■ What needs to be done: Using the data below, copy every line that contains the word "Rendered".

■ Records to process:
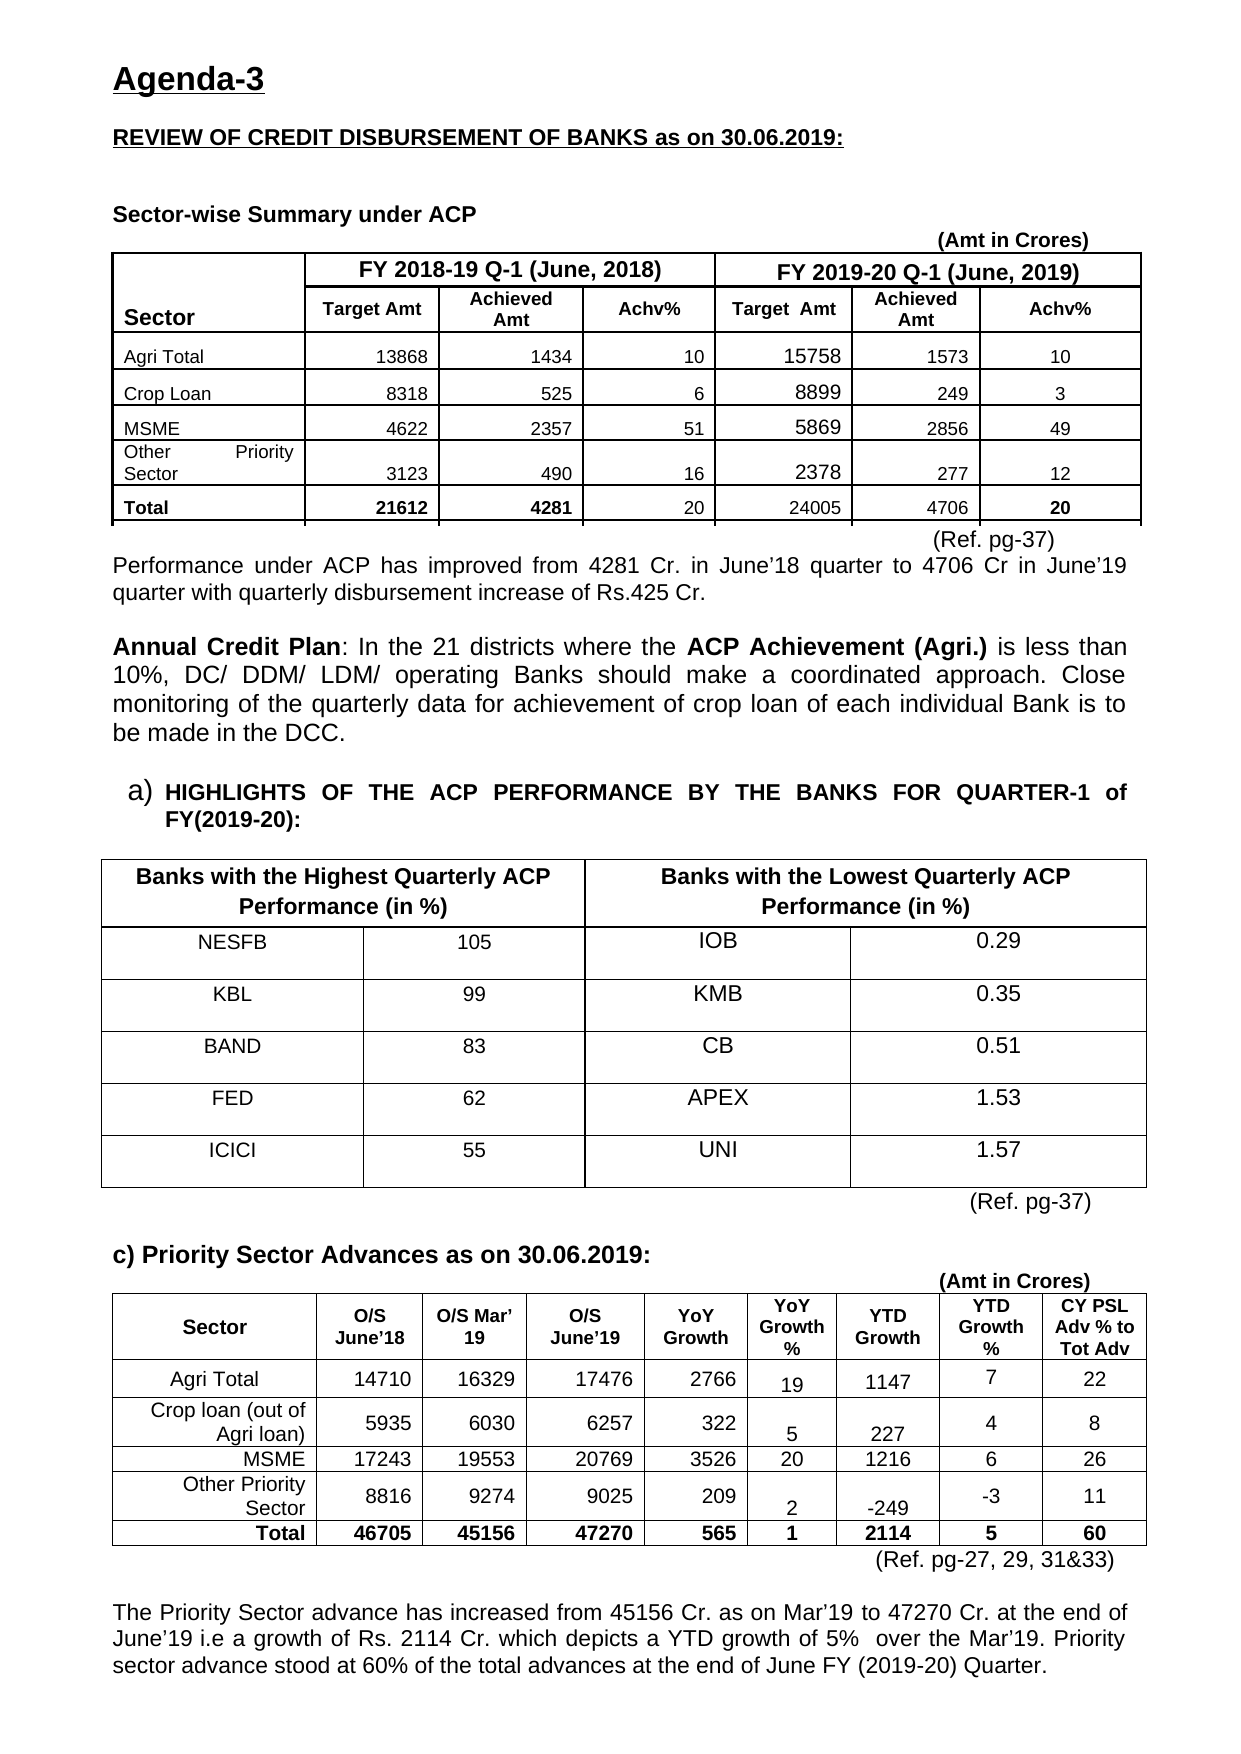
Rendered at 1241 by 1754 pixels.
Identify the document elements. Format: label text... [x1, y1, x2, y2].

==

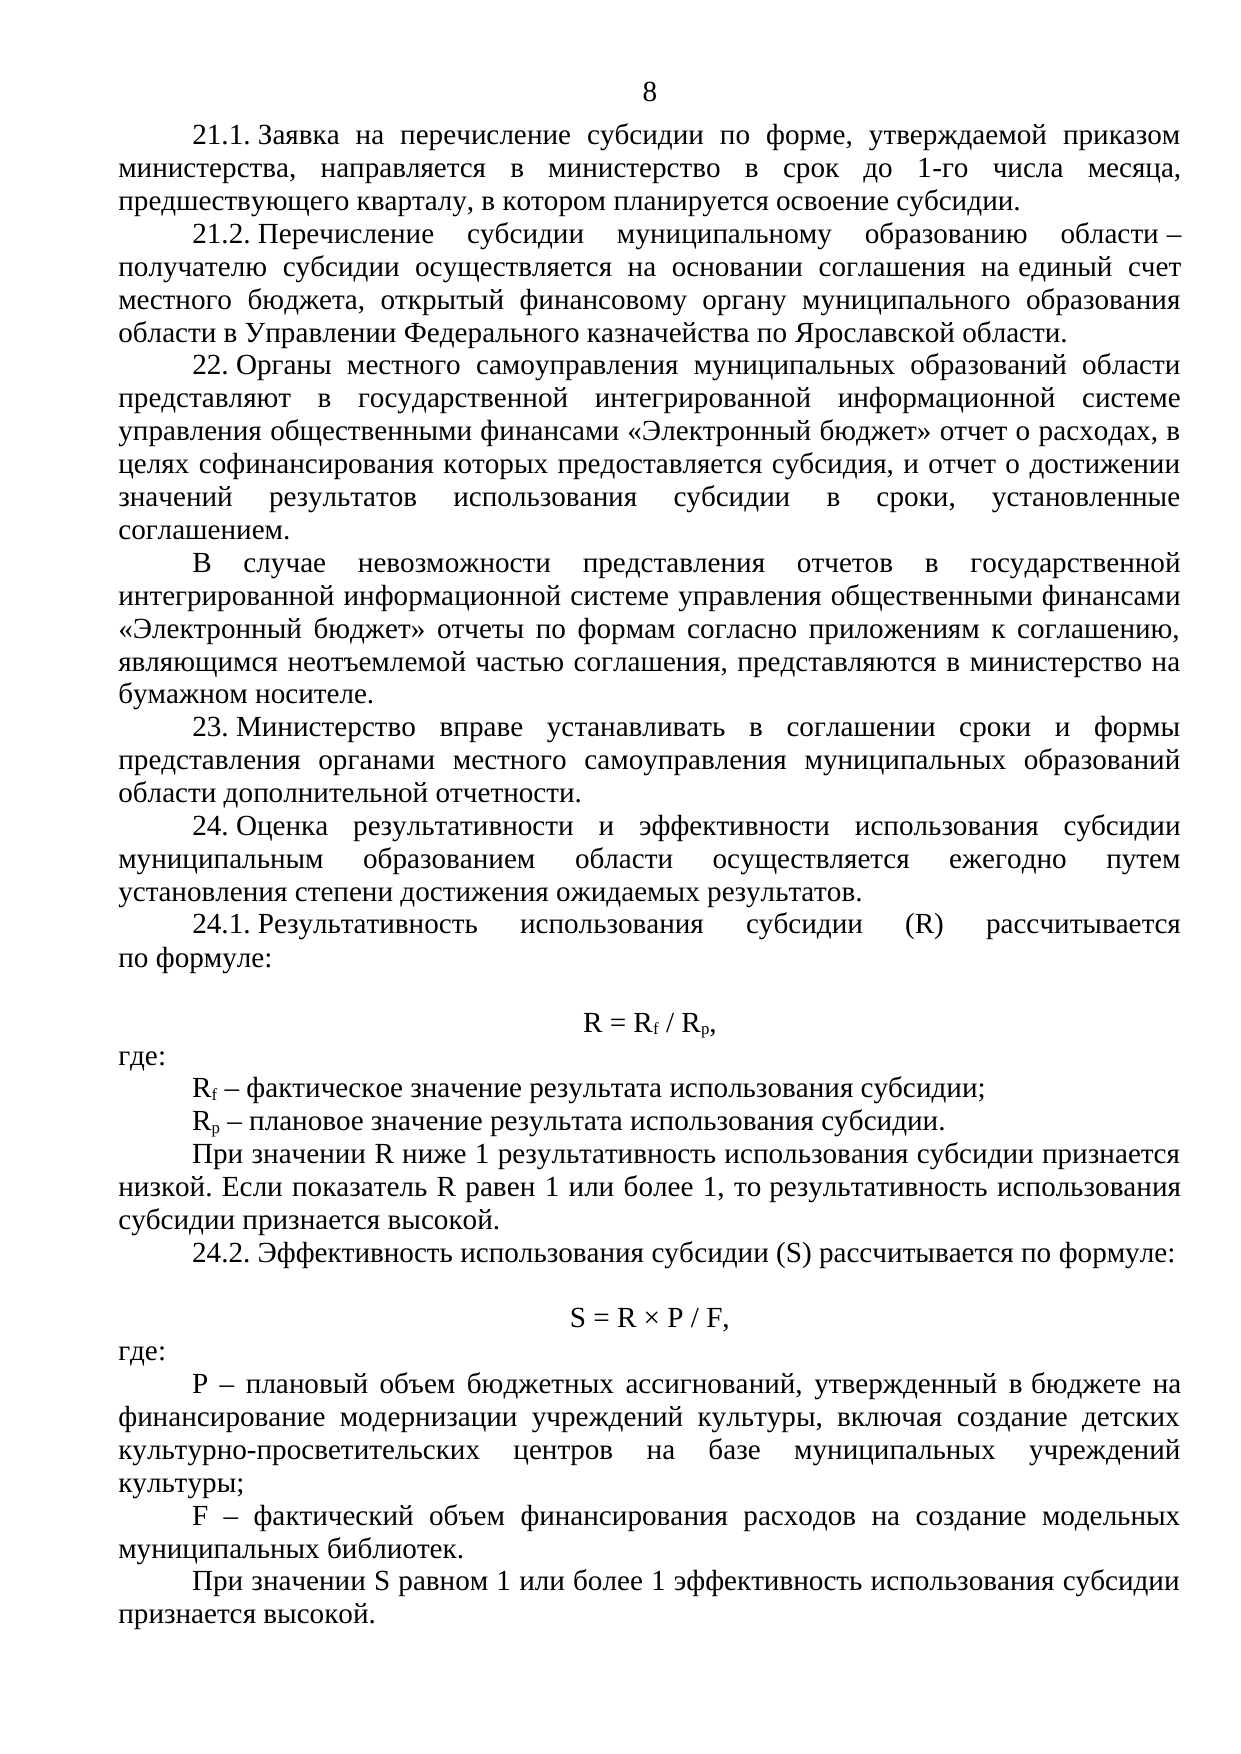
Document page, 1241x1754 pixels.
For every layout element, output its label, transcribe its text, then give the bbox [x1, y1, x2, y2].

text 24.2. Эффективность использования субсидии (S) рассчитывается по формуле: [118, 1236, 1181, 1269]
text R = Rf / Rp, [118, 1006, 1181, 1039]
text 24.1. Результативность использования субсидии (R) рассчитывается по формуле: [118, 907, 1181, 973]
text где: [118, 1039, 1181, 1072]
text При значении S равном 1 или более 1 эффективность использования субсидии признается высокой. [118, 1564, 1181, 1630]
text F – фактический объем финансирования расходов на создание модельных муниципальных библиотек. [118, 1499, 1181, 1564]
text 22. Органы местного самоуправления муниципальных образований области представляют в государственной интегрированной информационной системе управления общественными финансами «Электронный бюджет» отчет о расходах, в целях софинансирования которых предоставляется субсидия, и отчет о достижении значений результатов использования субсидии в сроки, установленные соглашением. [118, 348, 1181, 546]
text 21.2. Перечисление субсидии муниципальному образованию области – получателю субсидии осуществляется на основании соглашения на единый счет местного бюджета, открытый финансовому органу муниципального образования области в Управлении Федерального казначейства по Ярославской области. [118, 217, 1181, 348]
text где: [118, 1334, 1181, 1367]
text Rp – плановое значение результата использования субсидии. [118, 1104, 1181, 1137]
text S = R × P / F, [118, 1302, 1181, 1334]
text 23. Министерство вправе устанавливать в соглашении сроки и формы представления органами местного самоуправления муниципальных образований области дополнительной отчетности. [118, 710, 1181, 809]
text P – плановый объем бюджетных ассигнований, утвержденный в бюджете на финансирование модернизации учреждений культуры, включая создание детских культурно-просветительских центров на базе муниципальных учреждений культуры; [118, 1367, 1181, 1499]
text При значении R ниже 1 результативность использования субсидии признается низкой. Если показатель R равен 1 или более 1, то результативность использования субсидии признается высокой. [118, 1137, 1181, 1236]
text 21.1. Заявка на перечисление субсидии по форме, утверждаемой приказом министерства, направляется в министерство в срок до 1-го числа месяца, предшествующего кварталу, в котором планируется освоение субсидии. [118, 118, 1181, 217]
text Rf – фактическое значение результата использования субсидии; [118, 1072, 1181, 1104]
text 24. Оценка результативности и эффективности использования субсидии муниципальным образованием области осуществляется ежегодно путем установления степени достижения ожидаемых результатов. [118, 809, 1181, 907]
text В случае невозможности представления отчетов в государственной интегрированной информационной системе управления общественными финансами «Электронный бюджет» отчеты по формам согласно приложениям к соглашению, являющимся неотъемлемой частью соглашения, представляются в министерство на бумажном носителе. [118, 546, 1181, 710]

* * *

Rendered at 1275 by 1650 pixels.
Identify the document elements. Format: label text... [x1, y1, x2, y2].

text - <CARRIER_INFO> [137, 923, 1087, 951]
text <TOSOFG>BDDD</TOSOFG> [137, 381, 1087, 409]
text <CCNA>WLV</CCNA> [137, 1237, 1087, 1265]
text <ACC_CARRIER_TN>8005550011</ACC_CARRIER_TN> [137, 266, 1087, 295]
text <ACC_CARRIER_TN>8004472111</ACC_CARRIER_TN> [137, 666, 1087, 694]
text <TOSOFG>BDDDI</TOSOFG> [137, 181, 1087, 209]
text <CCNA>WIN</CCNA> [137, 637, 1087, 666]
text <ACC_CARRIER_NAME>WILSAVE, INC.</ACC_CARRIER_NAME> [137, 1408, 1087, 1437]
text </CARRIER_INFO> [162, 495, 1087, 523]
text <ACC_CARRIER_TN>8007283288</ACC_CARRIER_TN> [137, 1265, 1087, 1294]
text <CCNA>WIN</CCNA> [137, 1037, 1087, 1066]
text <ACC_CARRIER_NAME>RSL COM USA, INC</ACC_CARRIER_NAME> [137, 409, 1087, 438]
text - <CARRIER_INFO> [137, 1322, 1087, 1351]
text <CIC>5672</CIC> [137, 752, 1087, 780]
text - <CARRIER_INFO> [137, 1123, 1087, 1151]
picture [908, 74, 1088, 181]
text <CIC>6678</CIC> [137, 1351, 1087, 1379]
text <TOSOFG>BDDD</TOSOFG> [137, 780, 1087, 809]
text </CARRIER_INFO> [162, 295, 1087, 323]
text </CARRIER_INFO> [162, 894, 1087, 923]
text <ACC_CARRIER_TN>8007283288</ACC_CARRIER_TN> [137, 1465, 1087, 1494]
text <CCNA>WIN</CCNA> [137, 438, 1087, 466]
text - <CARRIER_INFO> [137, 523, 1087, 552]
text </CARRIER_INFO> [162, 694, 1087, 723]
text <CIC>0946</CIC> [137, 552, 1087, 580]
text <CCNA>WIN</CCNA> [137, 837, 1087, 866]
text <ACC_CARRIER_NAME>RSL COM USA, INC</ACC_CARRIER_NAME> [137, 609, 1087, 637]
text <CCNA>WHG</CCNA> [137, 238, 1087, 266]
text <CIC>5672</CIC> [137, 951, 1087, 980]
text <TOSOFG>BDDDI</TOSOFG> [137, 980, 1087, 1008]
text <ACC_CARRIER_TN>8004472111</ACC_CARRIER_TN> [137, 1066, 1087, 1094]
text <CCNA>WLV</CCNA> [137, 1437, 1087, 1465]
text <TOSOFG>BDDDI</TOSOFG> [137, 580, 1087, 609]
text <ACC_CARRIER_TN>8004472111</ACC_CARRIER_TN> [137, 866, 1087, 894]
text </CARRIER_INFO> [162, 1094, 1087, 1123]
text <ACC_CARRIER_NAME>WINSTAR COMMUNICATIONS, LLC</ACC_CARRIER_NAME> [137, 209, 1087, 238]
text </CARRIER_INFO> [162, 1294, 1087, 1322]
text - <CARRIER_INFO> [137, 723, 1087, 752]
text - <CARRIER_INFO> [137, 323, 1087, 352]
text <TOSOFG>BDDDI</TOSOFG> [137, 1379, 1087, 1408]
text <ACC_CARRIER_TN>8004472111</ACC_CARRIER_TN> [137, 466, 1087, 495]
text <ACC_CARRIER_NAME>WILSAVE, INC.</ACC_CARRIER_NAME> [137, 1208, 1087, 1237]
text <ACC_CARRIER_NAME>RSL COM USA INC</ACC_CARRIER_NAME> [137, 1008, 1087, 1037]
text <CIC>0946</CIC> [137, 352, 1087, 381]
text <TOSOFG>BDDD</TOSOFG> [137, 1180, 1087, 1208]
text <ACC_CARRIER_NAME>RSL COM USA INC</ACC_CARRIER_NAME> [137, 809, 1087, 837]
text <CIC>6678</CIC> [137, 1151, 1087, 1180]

■ Result of the exercise:
Rendered at 1241 by 1754 pixels.
Rendered at 1275 by 1650 pixels.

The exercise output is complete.